Asymmetric Substitution of End-Groups Triggers 16.34% Efficiency for All-Small-Molecule Organic Solar Cells.

Asymmetric substitution of end-groups is first applied in molecular donors. Three commonly used end-groups of 2-ethylhexyl cyanoacetate (CA), 2-ethylhexyl rhodanine (Reh), and 1H-indene-1,3(2H)-dione (ID) are combined to construct a series of symmetric and asymmetric donors.
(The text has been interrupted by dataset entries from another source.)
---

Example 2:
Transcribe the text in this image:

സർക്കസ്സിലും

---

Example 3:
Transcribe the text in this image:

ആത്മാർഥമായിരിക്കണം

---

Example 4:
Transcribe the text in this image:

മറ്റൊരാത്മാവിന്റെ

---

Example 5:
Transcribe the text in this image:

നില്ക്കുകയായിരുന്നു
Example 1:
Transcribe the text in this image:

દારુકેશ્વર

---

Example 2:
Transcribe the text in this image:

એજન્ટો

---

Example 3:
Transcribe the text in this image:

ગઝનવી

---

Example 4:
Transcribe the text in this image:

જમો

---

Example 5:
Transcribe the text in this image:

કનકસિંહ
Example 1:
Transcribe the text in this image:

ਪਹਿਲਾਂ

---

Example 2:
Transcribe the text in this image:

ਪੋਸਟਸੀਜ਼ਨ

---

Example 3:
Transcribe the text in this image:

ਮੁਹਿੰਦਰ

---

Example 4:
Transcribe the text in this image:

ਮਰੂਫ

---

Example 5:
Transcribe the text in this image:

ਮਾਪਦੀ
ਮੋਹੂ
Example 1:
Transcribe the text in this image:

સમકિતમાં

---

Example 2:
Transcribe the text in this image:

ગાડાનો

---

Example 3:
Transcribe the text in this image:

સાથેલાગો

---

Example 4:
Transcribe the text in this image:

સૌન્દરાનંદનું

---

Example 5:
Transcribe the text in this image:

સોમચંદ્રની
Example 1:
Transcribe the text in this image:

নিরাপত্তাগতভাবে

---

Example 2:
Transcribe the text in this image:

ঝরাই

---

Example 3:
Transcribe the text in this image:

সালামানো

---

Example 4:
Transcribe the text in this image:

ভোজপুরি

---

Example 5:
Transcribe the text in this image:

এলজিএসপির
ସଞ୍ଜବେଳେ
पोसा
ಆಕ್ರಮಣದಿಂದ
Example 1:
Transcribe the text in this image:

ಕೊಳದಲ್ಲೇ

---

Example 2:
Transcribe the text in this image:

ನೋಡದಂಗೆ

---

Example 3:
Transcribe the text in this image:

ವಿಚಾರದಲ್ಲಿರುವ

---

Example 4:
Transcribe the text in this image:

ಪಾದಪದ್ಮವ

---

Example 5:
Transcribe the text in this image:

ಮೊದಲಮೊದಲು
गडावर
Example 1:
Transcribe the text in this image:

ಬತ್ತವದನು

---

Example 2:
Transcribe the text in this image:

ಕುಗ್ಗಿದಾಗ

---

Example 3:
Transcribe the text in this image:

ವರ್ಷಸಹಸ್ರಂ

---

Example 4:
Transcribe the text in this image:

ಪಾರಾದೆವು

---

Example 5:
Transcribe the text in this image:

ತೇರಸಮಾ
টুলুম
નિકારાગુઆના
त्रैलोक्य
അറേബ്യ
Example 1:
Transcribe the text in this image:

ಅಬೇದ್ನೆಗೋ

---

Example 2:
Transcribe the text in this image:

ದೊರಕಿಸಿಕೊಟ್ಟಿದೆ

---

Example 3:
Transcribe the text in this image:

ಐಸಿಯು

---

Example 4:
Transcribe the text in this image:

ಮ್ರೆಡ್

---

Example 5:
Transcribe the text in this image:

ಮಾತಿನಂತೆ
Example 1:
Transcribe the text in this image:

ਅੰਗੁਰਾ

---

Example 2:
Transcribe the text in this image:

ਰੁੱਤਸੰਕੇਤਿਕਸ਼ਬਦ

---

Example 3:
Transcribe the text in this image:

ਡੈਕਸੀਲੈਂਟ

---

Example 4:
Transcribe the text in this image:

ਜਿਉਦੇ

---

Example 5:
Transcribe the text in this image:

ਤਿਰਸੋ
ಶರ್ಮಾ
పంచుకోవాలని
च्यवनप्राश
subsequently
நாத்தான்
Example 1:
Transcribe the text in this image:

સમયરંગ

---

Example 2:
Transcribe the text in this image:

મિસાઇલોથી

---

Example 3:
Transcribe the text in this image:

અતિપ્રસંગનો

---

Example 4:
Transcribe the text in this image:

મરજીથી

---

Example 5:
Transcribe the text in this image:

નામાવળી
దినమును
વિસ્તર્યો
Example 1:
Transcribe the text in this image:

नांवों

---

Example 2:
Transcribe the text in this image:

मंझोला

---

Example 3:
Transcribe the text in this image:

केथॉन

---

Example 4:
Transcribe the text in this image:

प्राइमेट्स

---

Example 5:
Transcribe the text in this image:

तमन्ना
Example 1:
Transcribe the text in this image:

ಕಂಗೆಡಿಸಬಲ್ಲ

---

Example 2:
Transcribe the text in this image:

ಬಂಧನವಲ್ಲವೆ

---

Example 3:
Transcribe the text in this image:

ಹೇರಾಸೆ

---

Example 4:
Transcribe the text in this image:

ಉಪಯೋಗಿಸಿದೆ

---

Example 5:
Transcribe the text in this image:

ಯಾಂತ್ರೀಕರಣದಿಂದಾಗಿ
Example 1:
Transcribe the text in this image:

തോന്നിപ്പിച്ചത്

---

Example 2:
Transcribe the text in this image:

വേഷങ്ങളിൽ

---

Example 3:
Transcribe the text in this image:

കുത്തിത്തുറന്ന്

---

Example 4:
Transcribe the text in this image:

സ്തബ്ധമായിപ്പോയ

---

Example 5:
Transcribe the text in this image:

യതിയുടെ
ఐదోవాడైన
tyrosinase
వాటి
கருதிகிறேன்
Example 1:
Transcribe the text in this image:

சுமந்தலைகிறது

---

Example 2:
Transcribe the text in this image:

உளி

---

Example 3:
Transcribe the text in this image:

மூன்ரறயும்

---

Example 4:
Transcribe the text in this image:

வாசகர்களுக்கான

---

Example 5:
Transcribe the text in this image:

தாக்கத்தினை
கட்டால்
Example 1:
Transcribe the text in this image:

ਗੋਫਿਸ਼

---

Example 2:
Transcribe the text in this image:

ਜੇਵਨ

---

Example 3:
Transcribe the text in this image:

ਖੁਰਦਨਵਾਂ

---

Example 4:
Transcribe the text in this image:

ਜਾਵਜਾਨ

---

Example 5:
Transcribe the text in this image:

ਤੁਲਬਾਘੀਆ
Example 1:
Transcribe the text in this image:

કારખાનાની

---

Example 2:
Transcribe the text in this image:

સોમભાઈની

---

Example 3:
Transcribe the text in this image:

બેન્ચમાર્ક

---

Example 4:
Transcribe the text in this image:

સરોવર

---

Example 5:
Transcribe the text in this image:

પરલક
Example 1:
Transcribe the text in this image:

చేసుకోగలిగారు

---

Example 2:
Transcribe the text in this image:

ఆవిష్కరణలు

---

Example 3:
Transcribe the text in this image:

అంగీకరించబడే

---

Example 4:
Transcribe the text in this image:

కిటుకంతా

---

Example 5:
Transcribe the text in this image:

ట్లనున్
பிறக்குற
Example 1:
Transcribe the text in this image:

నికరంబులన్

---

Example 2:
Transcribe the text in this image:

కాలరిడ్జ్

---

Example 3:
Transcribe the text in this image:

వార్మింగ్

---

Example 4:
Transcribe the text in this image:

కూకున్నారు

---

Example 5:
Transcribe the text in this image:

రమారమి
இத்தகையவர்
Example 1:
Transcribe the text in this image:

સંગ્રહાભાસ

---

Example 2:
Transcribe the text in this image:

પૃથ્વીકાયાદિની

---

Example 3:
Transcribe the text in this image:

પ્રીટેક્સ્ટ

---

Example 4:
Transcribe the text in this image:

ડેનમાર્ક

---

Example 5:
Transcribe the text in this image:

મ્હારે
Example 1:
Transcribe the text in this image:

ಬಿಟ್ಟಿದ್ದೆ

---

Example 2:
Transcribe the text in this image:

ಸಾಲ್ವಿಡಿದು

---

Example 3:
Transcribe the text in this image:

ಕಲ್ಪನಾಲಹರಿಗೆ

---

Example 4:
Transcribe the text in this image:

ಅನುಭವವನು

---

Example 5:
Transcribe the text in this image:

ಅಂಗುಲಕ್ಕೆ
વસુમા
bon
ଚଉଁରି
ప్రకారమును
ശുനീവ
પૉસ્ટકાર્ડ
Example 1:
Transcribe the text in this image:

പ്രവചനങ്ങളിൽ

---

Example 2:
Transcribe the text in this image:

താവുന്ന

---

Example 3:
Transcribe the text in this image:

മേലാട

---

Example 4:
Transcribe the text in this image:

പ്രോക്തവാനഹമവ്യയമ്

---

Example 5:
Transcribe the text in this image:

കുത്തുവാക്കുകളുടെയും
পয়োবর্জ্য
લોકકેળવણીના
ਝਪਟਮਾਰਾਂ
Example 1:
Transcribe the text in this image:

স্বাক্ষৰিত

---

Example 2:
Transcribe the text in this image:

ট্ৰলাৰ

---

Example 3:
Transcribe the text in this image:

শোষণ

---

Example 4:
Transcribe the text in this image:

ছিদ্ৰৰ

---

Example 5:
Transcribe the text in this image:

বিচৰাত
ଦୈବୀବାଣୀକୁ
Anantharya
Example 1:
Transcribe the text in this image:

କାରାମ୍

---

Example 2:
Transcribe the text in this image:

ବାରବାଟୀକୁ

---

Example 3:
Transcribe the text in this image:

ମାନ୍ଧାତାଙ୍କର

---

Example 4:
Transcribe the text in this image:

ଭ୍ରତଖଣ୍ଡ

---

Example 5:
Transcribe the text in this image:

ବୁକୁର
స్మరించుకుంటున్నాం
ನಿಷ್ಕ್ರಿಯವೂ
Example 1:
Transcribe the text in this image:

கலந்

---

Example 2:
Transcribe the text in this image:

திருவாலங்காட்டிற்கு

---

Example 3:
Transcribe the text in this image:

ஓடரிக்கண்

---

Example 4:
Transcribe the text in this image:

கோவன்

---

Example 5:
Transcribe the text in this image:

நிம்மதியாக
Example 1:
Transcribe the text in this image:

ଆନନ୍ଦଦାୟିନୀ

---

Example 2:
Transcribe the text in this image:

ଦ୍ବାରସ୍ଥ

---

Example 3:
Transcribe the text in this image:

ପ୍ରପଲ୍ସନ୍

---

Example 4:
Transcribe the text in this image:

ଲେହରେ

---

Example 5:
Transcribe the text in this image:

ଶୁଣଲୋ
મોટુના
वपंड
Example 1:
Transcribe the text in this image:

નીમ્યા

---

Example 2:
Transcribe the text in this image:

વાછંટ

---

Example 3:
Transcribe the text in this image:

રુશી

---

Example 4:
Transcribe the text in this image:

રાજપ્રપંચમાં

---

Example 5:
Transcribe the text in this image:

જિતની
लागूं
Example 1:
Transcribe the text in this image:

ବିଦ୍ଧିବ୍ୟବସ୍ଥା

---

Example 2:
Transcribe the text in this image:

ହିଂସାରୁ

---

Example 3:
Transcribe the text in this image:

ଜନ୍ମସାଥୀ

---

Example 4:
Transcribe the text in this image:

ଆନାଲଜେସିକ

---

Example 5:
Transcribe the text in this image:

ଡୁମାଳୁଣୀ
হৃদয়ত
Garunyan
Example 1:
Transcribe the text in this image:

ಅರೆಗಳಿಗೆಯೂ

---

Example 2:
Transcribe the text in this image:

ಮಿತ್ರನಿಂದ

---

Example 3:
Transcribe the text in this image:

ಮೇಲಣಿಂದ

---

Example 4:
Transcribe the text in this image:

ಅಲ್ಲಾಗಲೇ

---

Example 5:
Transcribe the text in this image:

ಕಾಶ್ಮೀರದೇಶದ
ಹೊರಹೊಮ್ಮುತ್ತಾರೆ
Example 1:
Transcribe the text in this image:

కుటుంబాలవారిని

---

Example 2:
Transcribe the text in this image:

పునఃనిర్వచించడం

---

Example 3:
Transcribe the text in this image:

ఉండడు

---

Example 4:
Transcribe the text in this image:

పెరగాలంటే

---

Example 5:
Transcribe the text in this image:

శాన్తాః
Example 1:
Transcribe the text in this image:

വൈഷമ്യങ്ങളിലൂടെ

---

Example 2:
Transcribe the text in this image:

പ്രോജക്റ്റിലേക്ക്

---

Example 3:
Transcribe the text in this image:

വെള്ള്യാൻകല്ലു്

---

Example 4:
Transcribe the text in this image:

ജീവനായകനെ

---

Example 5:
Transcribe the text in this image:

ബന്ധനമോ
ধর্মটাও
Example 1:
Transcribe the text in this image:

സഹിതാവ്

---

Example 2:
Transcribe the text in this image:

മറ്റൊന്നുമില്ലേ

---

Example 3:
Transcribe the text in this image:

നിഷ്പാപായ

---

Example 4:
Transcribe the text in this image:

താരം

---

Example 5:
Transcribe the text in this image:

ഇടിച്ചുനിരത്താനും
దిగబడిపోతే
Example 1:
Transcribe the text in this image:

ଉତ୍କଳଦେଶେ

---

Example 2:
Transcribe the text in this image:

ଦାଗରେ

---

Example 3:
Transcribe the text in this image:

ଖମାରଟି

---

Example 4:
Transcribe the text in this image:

Correspondingly, the asymmetric donors SM-CA-Reh and SM-CA-ID show largely increased dipole moments (2.14 and 3.39 D, respectively) and enhanced aggregation propensity, as compared to those of symmetric donors of SM-CA, SM-Reh, and SM-ID. Using N3 as acceptor, interestingly, SM-CA-Reh integrates the photovoltaic characteristics of high fill factor (FF) for SM-CA and high short-circuit current density for SM-Reh, and delivers a record power conversion efficiency (PCE) of 16.34% with a high FF of 77.5%, which is much higher than 15.41% for SM-CA and 14.76% for SM-Reh. However, SM-CA-ID and SM-ID give the lower PCE of 8.20% and 2.76%. Characterization results suggest that the π-π interaction mainly dictates the packing morphology of blend films instead of dipole effect or crystallinity. Mono-substitution of Reh facilitates the molecular demixing appropriately but keeps the characteristic of the fine bicontinuous network of SM-CA:N3. SM-CA-Reh:N3 shows more efficient exciton extraction, higher hole transport, and better miscibility. These results well explain the merits integration and improved photovoltaic performance.